46 In Young v Cooke [2017] FCA 26 Gleeson J observed:
104 If it is apparent to the Court that the purpose of a bankruptcy notice is to put pressure on a debtor to pay a debt, rather than to invoke the Court's insolvency jurisdiction, the issuing of the bankruptcy notice will be an abuse of process. However, it is not an abuse of process if a creditor genuinely intends to pursue the matter if there is default in complying with the notice and there is no evidence of collateral purpose or undue pressure: Maxwell-Smith v S & E Hall Pty Limited, in the matter of Maxwell-Smith [2006] FCA 825 at [43] and [44].
105 In Slack v Bottoms English Solicitors [2002] FCA 1445, at [15]-[20], Spender J rejected as unarguable that it is an abuse of process to issue a bankruptcy notice as a means to secure payment of a debt and, in the event of default, to proceed by way of petition for sequestration. Spencer J noted that an express object of a bankruptcy notice is to persuade the debtor to pay the debt the subject of the notice.

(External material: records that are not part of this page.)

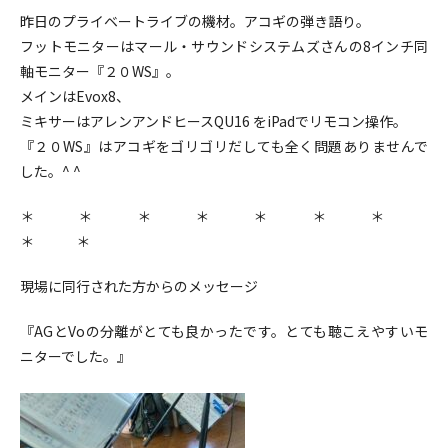
昨日のプライベートライブの機材。アコギの弾き語り。
フットモニターはマール・サウンドシステムズさんの8インチ同
軸モニター『２０WS』。
メインはEvox8、
ミキサーはアレンアンドヒースQU16 をiPadでリモコン操作。
『２０WS』はアコギをゴリゴリだしても全く問題ありませんで
した。^ ^
＊ ＊ ＊ ＊ ＊ ＊ ＊
＊ ＊
現場に同行された方からのメッセージ
『AGとVoの分離がとても良かったです。とても聴こえやすいモ
ニターでした。』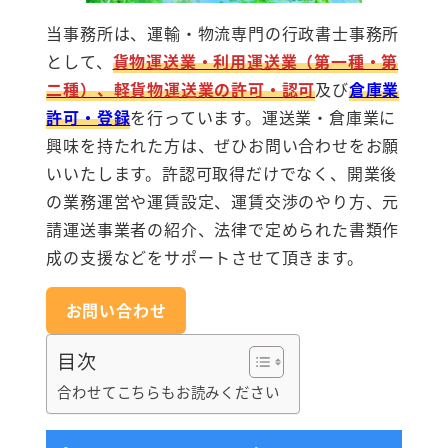
当事務所は、運輸・物流専門の行政書士事務所
として、
貨物運送業・利用運送業（第一種・第
二種）、軽貨物運送業の許可・認可
及び
倉庫業
許可・登録
を行っています。運送業・倉庫業に
興味を持たれた方は、ぜひお問い合わせをお願
いいたします。許認可取得だけでなく、開業後
の業務運営や運賃設定、運賃交渉のやり方、元
請運送事業者の紹介、法律で定められた書類作
成の支援などをサポートさせて頂きます。
お問い合わせ
目次
合わせてこちらもお読みください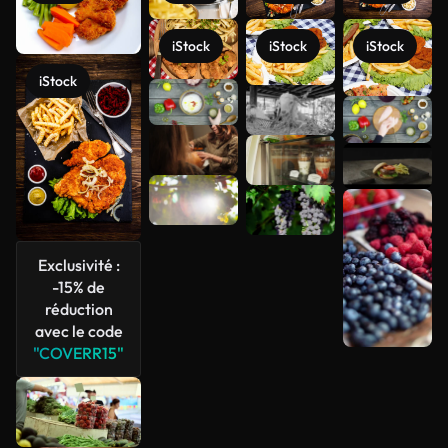
iStock
iStock
iStock
iStock
Voir plus
Exclusivité :
-15% de
réduction
avec le code
"COVERR15"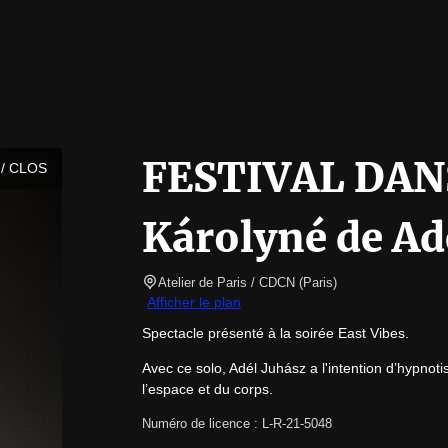
FESTIVAL DANS
/ CLOS
Károlyné de Ad
Atelier de Paris / CDCN
(
Paris
)
Afficher le plan
Spectacle présenté à la soirée East Vibes.
Avec ce solo, Adél Juhász a l'intention d’hypnoti
l’espace et du corps.
Numéro de licence : L-R-21-5048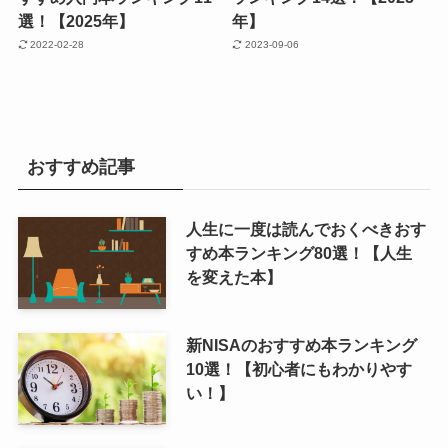
選！【2025年】
年】
2022-02-28
2023-09-06
おすすめ記事
人生に一度は読んでおくべきおす
すめ本ランキング80選！【人生
を変えた本】
新NISAのおすすめ本ランキング
10選！【初心者にもわかりやす
い！】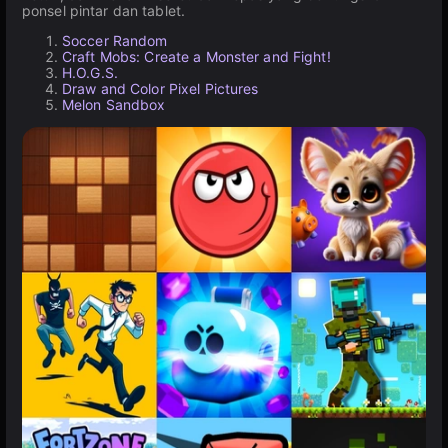
ponsel pintar dan tablet.
Soccer Random
Craft Mobs: Create a Monster and Fight!
H.O.G.S.
Draw and Color Pixel Pictures
Melon Sandbox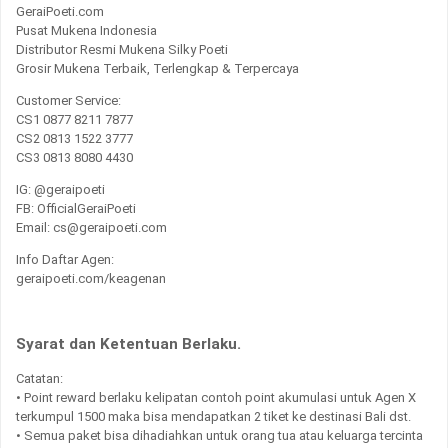
GeraiPoeti.com
Pusat Mukena Indonesia
Distributor Resmi Mukena Silky Poeti
Grosir Mukena Terbaik, Terlengkap & Terpercaya
Customer Service:
CS1 0877 8211 7877
CS2 0813 1522 3777
CS3 0813 8080 4430
IG: @geraipoeti
FB: OfficialGeraiPoeti
Email: cs@geraipoeti.com
Info Daftar Agen:
geraipoeti.com/keagenan
Syarat dan Ketentuan Berlaku.
Catatan:
• Point reward berlaku kelipatan contoh point akumulasi untuk Agen X
terkumpul 1500 maka bisa mendapatkan 2 tiket ke destinasi Bali dst.
• Semua paket bisa dihadiahkan untuk orang tua atau keluarga tercinta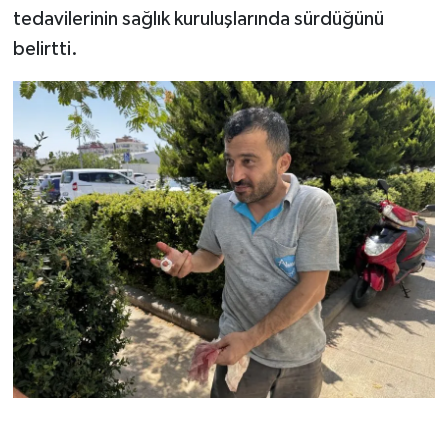
tedavilerinin sağlık kuruluşlarında sürdüğünü
belirtti.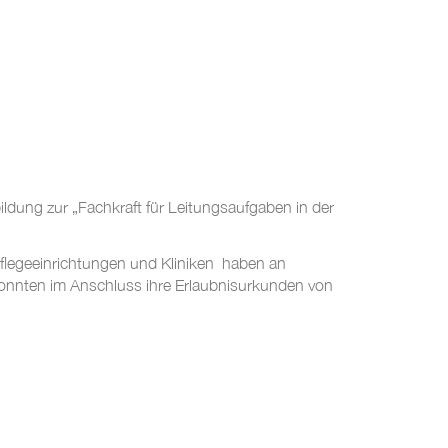
dung zur „Fachkraft für Leitungsaufgaben in der
Pflegeeinrichtungen und Kliniken haben an
 konnten im Anschluss ihre Erlaubnisurkunden von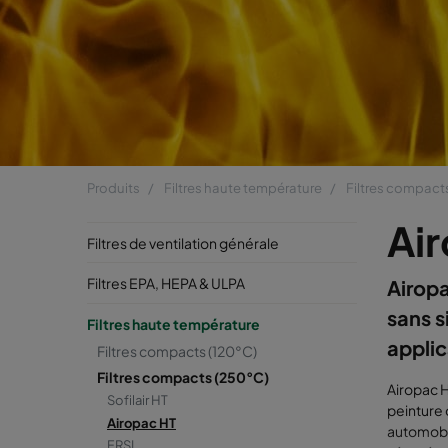
Produits
Filtres haute température
Filtres compact
Ai
Filtres de ventilation générale
Filtres EPA, HEPA & ULPA
Airopa
sans s
Filtres haute température
applic
Filtres compacts (120°C)
Filtres compacts (250°C)
Airopac H
Sofilair HT
peinture 
Airopac HT
automobil
FRSI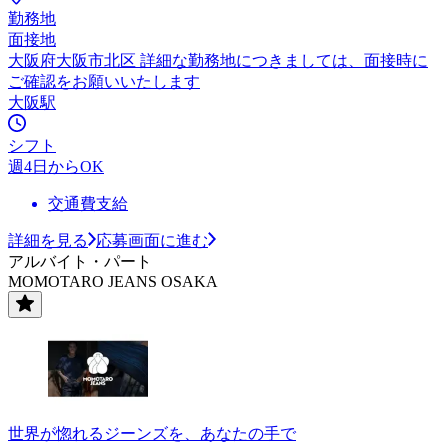
勤務地
面接地
大阪府大阪市北区 詳細な勤務地につきましては、面接時に
ご確認をお願いいたします
大阪駅
シフト
週4日からOK
交通費支給
詳細を見る
応募画面に進む
アルバイト・パート
MOMOTARO JEANS OSAKA
世界が惚れるジーンズを、あなたの手で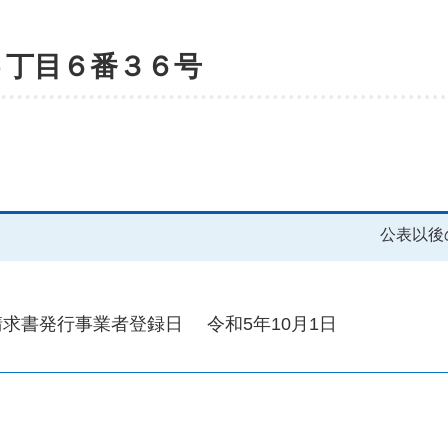
５丁目６番３６号
公表以後
請求書発行事業者登録日
令和5年10月1日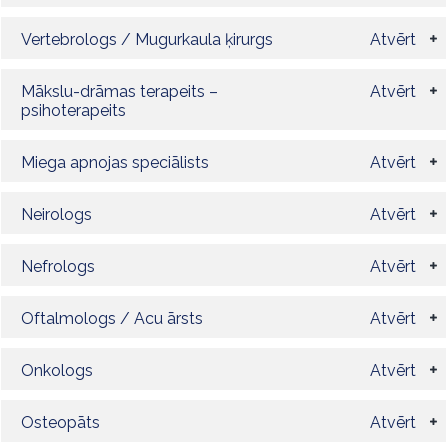
Vertebrologs / Mugurkaula ķirurgs
Atvērt
Mākslu-drāmas terapeits –
Atvērt
psihoterapeits
Miega apnojas speciālists
Atvērt
Neirologs
Atvērt
Nefrologs
Atvērt
Oftalmologs / Acu ārsts
Atvērt
Onkologs
Atvērt
Osteopāts
Atvērt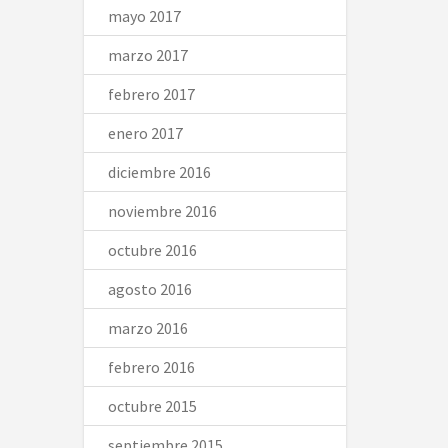
mayo 2017
marzo 2017
febrero 2017
enero 2017
diciembre 2016
noviembre 2016
octubre 2016
agosto 2016
marzo 2016
febrero 2016
octubre 2015
septiembre 2015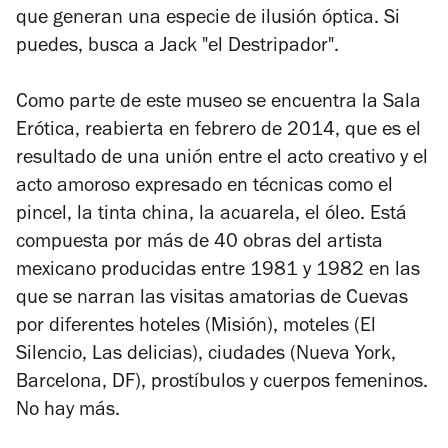
que generan una especie de ilusión óptica. Si
puedes, busca a Jack "el Destripador".
Como parte de este museo se encuentra la Sala
Erótica, reabierta en febrero de 2014, que es el
resultado de una unión entre el acto creativo y el
acto amoroso expresado en técnicas como el
pincel, la tinta china, la acuarela, el óleo. Está
compuesta por más de 40 obras del artista
mexicano producidas entre 1981 y 1982 en las
que se narran las visitas amatorias de Cuevas
por diferentes hoteles (
Misión
), moteles (
El
Silencio
,
Las delicias
), ciudades (Nueva York,
Barcelona, DF), prostíbulos y cuerpos femeninos.
No hay más.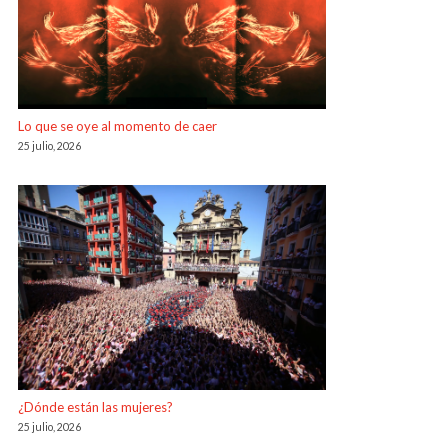
Lo que se oye al momento de caer
25 julio, 2026
¿Dónde están las mujeres?
25 julio, 2026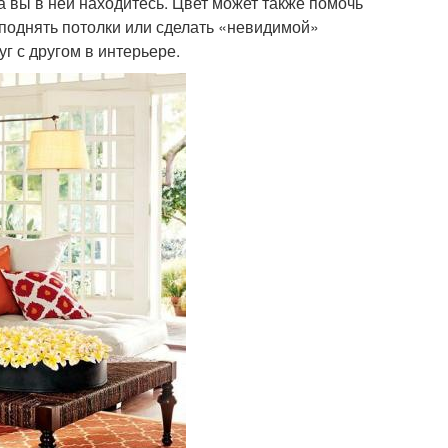
а вы в ней находитесь. Цвет может также помочь
 поднять потолки или сделать «невидимой»
г с другом в интерьере.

47 The correctness of these observations was recently affirmed by a Full Court in Nobarani v Mariconte [2021] FCAFC 96 [42]-[46] (Allsop CJ, Farrell and Derrington JJ). In that case the Court emphasised (at [43]) that it was not a precondition to the issue of a bankruptcy notice that other means of recovering the debtor are exhausted. In a case such as this, the Court said, obtaining a judgment is almost invariably sufficient to put the debtor on notice. At [32], the Full Court endorsed the summary of the relevant principles given by the primary judge in the present case, principles her Honour went on to apply.
48 Third, Mr Quintiliani's affidavit discloses that on 18 August 2020, before he primary judge delivered judgment, the Local Court Proceeding has been dismissed by consent and the parties entered into a deed of release. It also disclosed that on 10 March 2021, after the appeal was lodged, the Judicial Review Proceeding was dismissed with costs on the ground that no arguable grounds of review had been demonstrated which would warrant an extension of time: Alhalek v Kells the Lawyers [2021] NSWSC 205 (Harrison AsJ).
49 In these circumstances, the foundations for the other arguments advanced below have been removed.
50 For all these reasons the appeal must be dismissed.
51 The respondents consented to an order extending the time for compliance with the bankruptcy notice by two business days "as a matter of grace and favour" and we will make that order.
52 Costs should follow the event. At the hearing Mr Parsons of counsel, who appeared for the respondents, foreshadowed an application for indemnity costs in the event that the appeal were successful and sought an opportunity to make submissions about the extent of the costs that might be payable more generally having regard to the fact that the respondents are the solicitors on the record (see Bell Lawyers Pty Ltd v Pentelow [2019] HCA 29; 93 ALJR 1007; 372 ALR 555). He should have that opportunity. Mr Alhalek will have an opportunity to respond and, if he chooses to do so, the respondents will be permitted to reply. The matters raised will be decided on the papers.
53 There will be orders accordingly
.I certify that the preceding fifty-three (53) numbered paragraphs are a true copy of the Reasons for Judgment of the Honourable Justices Katzmann, Derrington and Anastassiou.